*** Opening of Source document ***

Woodcock Reading Mastery Tests- formal; structured

GORT-4 (Gray oral reading tests) - both top down and bottom up processes; uses Miscue analysis but diff. marking than Goodman

LPAD - Freuerstein's learning potential Assessment Device - dynamic test/assisted assessment - intervention AND assessment

What is meant by 'standardised and psychometric criteria'?

Standardised utilises a basis for comparison; a reference point against which other things can be evaluated (norm-referenced). E.g. IQ tests, reading age. Need care to avoid bias in test construction.

Psychometrics is the field of study concerned with the theory and technique of educational and psychological measurement, which includes the measurement of knowledge, abilities, attitudes, and personality traits. The field is primarily concerned with the construction and validation of measurement instruments, such as questionnaires, tests, and personality assessments. (Wikipedia). Tries to establish a norm.

WISC - psychometric, standardised test.

What do you understand by the term 'screening'?

Screening is a strategy used in a population to detect a disease/difficulty in an individual without signs of the disease/difficulty.

At what age, which skills, how should results be used?
All children?

 

What are the key aspects of curriculum assessment?

In context; performance in natural environment; using meaningful activities

  • Cloze procedure
  • Silent reading
  • Reading aloud
  • Free writing
  • spelling

What is miscue analysis?

Miscue analysis is a tool for looking closely at the types of reading strategies a reader uses. The kinds of miscues (incorrect guesses) a reader makes when reading from a text will give the listener clues about how familiar or unfamiliar the reader finds the content matter, and how easy or difficult they find the text to read. Reading tests do not give this sort of information because reading is so much more than just looking closely at each letter and every word. Based on Goodman (1976)

What is meant by the 'components approach' to assessment?

  • Distinguish dyslexia from slow learner
  • Distinguish dyslexia from comprehension deficits
  • Adapted for teacher and psychologist
  • Complete diagnosis: qualitative and quantitative

The advantages of observational assessment?

  • Gives info which can lead to personalised development programme
  • Less stress for learner
  • Flexible
  • Adaptive
  • Contextual

Give some examples of 'assessing in context'

Specific difficulties relating to subject e.g. relative importance of information and ordering information in history.

History example was assessment designed to bolster self-esteem

2. Look at the assessment materials in Reid (2009) Appendix 1 and the assessment materials on the course website.

Which tests are suitable for large numbers of students and which are individualised?

Individual

Group

TOPA-2+ (5-8yrs)

TOPA-2+ (5-8yrs)

CTOPP (5-25)

 

Launch into reading success (young)

 

GORT-4 (6-19)

 

TOWRE (6-25)

 

DIBELS

 

Bangor

 

DST (3 levels - up to adult)

 

CoPS

CoPS

SNAP (facilitates communication)

 

WIAT-11

 

WRAT 4

 

 

In which ways would you differentiate between these assessments and decide which to use?

Although it seems one of the least important factors, I would have to mention that the availability of the tests would have to play a part as I would like to use a selection of tests and they are expensive so it would have to depend on which tests the university would be willing to pay for or already possessed.

Age is an important factor - I work with a population of adults over a wide range from 18years in a University context.

I would like to use a screening approach initially with in depth discussion on family history, past and present educational experiences and other life experiences.

I do not feel that an IQ test is appropriate with these adult learners who have achieved university entry. However it may be necessary to include if required by the Student Loans Company to justify their payment of Disabled Students Allowance.

I think that I would like to use the Process Assessment of the Learner Diagnostic Assessment for Reading and Writing (PAL-11) and then progress to dynamic assessment models but this would all depend on the demands of the Student Loans Company. I intend to do some more research in this area in order to find out what exactly is required.

*** Close of Source document ***

Exercise instructions:
1) In the assessment notes, why might the writer still include an IQ test despite considering it inappropriate for these adult learners?
2) Say whether each statement agrees with the assessment notes, answering yes or no and quoting the deciding words: (a) Screening is meant to detect a difficulty in an individual who shows no signs of it. (b) The writer works with children aged 5 to 8. (c) Observational assessment is more stressful for the learner.

*** Opening of Provided records ***

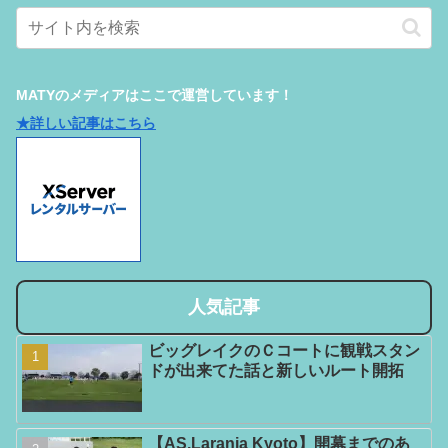
MATYのメディアはここで運営しています！
★詳しい記事はこちら
人気記事
ビッグレイクのＣコートに観戦スタン
ドが出来てた話と新しいルート開拓
【AS.Laranja Kyoto】開幕までのあ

*** Close of Provided records ***

Per-task outputs:
1) The writer thinks an IQ test is not appropriate for adult learners who have achieved university entry. It may still have to be included if the Student Loans Company requires it to justify paying Disabled Students Allowance.

2)
(a) Yes: "to detect a disease/difficulty in an individual without signs of the disease/difficulty"
(b) No: "I work with a population of adults over a wide range from 18years in a University context"
(c) No: "Less stress for learner"